Growth prospects increase for the Canary Islands

The Chamber of Commerce raises its growth forecast for the Islands from 7% to 9%.

In light of the excellent results of the Business Confidence Indicator in its January survey, the Chamber of Commerce of Santa Cruz de Tenerife has revised upwards its economic growth forecast for 2022, from 7% to 9%.

A more positive estimate that is based on the growth recorded in business confidence for the first quarter of the year: the Archipelago breaks with expectations of decline and advances by 4.4%, leading the national ranking, only behind the Basque Country and significantly above the national average, whose confidence increased by 1.4%.

So much so that a third (31.4%) of the entire business fabric of the Canary Islands claimed to have improved their activity in the last quarter of the year compared to the previous one, while 54.6% were able to maintain the same results and only 14% claimed to have reduced their turnover.

These data, therefore, show a growth in business confidence never seen in the first quarter of the year since the harmonised ECI has been compiled. A significant increase which, moreover, is reflected in all sectors of activity, and which the president of the provincial Chamber, Santiago Sesé, valued.

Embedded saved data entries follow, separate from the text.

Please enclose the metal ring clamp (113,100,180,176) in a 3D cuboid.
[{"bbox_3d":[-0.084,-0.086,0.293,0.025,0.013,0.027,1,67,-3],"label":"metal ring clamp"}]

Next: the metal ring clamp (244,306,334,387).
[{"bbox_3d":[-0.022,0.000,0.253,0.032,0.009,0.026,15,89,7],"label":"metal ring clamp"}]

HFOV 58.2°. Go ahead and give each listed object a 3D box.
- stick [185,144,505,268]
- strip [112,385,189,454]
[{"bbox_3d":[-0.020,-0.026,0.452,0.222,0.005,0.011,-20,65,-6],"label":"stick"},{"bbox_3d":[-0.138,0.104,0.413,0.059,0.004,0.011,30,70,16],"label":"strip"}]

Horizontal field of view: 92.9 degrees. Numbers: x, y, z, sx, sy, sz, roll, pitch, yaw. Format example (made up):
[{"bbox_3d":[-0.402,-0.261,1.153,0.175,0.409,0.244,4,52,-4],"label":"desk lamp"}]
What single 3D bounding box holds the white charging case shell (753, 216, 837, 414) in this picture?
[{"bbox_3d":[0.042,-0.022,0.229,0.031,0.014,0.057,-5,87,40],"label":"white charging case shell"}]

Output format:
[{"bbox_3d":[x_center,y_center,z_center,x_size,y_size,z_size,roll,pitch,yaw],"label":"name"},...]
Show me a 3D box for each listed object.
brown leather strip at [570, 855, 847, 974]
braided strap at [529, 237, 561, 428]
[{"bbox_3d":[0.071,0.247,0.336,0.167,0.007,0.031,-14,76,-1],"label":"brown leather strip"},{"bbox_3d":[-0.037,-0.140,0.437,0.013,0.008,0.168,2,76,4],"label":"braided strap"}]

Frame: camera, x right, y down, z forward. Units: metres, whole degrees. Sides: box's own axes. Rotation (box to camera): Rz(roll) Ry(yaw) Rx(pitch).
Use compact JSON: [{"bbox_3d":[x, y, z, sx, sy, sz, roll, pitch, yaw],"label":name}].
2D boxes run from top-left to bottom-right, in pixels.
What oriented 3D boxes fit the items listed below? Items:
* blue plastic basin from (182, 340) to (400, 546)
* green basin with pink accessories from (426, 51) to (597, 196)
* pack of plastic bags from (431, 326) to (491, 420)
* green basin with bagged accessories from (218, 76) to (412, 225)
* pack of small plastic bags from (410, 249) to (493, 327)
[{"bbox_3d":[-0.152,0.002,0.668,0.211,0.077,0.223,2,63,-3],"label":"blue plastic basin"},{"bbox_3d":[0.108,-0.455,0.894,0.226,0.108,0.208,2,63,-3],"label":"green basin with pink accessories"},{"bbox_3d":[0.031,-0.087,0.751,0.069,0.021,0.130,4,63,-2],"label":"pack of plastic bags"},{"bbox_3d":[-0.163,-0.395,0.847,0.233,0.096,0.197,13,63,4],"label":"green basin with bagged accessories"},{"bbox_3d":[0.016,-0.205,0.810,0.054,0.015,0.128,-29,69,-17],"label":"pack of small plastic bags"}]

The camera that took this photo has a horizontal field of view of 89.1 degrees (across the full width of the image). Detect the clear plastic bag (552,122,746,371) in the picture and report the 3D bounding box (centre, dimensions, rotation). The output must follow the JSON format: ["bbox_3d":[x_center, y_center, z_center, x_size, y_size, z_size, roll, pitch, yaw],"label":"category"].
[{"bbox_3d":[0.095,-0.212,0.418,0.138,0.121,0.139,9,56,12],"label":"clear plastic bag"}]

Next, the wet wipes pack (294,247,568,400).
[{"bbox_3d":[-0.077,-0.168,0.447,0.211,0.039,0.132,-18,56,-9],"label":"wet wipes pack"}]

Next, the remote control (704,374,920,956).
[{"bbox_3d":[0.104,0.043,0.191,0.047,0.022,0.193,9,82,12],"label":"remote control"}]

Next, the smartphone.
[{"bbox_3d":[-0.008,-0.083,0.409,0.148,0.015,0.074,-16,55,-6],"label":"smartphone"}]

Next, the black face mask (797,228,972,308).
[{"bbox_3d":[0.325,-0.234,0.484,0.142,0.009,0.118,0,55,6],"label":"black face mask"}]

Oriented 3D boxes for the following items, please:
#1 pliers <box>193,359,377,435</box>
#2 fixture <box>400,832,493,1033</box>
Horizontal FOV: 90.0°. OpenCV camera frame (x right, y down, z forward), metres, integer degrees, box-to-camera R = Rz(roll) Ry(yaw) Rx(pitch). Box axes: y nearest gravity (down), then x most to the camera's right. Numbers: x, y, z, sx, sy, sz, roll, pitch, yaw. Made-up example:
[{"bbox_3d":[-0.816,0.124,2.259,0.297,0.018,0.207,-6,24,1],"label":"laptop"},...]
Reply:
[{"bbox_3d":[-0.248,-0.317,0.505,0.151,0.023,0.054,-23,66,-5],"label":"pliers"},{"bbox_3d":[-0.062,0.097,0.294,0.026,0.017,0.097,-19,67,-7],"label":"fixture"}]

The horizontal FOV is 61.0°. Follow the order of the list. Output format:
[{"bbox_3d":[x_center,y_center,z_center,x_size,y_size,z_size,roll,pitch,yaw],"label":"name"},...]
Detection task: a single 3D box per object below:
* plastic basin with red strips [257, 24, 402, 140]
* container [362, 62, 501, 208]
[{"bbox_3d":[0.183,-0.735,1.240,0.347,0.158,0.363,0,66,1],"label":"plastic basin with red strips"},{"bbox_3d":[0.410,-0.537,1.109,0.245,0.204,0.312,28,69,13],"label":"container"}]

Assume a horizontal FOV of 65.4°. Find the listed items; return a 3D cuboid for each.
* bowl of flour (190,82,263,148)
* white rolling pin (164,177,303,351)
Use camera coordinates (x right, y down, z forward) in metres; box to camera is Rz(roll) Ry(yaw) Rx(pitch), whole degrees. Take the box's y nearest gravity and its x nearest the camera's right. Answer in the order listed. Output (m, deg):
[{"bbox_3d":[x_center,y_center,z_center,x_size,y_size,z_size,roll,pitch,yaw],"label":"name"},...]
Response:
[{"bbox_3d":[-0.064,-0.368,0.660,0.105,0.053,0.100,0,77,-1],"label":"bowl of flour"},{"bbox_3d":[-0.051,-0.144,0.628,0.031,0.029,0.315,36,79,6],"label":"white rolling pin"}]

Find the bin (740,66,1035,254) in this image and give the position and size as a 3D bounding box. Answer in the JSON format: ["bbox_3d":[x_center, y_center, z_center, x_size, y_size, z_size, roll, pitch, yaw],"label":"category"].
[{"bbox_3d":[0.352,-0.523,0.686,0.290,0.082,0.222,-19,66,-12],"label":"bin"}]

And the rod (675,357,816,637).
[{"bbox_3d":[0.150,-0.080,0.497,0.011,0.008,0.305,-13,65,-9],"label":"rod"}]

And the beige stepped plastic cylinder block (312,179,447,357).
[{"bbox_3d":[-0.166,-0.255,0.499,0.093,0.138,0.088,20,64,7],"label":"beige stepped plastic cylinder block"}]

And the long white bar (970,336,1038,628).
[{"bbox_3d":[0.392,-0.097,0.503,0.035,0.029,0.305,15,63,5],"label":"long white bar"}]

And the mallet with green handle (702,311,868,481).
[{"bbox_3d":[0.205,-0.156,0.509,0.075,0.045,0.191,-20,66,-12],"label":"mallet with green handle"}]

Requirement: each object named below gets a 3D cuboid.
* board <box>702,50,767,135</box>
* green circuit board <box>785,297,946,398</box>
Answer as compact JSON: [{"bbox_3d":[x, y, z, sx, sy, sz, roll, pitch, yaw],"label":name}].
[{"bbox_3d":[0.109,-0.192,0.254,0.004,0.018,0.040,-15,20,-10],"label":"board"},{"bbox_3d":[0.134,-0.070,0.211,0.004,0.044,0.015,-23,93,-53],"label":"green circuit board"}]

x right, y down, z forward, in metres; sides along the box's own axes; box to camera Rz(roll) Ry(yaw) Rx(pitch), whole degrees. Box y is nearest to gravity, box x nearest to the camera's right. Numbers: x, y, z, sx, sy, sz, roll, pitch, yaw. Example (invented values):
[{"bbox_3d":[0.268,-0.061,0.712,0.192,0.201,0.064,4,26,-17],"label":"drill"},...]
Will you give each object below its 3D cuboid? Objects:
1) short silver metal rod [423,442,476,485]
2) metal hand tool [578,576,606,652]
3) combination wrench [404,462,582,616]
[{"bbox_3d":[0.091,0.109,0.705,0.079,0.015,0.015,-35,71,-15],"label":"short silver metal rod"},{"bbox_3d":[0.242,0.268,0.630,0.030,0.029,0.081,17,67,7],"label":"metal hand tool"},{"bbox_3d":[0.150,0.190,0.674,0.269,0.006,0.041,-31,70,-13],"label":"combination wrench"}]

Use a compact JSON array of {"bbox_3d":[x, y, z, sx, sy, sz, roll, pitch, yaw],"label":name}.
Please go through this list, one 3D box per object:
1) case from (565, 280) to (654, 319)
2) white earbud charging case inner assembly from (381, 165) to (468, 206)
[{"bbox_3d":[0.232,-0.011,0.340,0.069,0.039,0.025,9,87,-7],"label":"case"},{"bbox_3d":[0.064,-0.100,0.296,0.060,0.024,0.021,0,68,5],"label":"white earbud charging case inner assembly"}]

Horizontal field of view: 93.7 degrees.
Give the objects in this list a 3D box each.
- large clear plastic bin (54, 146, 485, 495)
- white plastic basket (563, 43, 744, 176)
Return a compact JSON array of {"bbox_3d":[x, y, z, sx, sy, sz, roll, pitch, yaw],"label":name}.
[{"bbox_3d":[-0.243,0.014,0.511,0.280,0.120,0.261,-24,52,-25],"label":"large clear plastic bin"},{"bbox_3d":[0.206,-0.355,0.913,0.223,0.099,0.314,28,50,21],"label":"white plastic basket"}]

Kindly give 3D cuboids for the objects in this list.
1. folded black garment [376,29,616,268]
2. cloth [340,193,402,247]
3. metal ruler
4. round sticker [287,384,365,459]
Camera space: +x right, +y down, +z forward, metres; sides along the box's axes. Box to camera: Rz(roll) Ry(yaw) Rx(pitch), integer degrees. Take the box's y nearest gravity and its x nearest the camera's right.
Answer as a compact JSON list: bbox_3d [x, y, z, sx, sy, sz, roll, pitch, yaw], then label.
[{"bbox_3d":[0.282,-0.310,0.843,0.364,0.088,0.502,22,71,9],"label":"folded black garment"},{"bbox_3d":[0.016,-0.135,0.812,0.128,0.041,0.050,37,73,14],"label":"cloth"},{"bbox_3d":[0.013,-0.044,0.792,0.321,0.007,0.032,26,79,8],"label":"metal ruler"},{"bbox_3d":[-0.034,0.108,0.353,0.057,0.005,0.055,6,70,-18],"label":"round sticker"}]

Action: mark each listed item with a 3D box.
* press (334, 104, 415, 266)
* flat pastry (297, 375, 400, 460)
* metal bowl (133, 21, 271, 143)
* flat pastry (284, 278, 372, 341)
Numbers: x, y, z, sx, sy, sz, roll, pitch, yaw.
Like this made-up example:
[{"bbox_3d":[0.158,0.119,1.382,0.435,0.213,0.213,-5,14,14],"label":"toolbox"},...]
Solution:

“There is no doubt that the Canary Islands has closed a year 2022 that we can classify as positive, and the initial forecasts for 2023 also indicate that it will be a year of economic growth, but of less intensity due not only to geopolitical uncertainty or inflation, but also because of the effects that the rise in interest rates will have on the loss of purchasing power of families and on the financial costs of companies. Therefore, to counterbalance these situations, we at the Chamber believe that it is necessary to activate all avenues of investment, both private and public, in addition to exploring options for collaboration between the two, thereby generating greater dynamism in the Canary Islands economy this year,” he said.

However, he acknowledged that there are problems such as over-qualification, but also poor training, as more than 50% of those on the unemployment lists do not even have compulsory secondary education.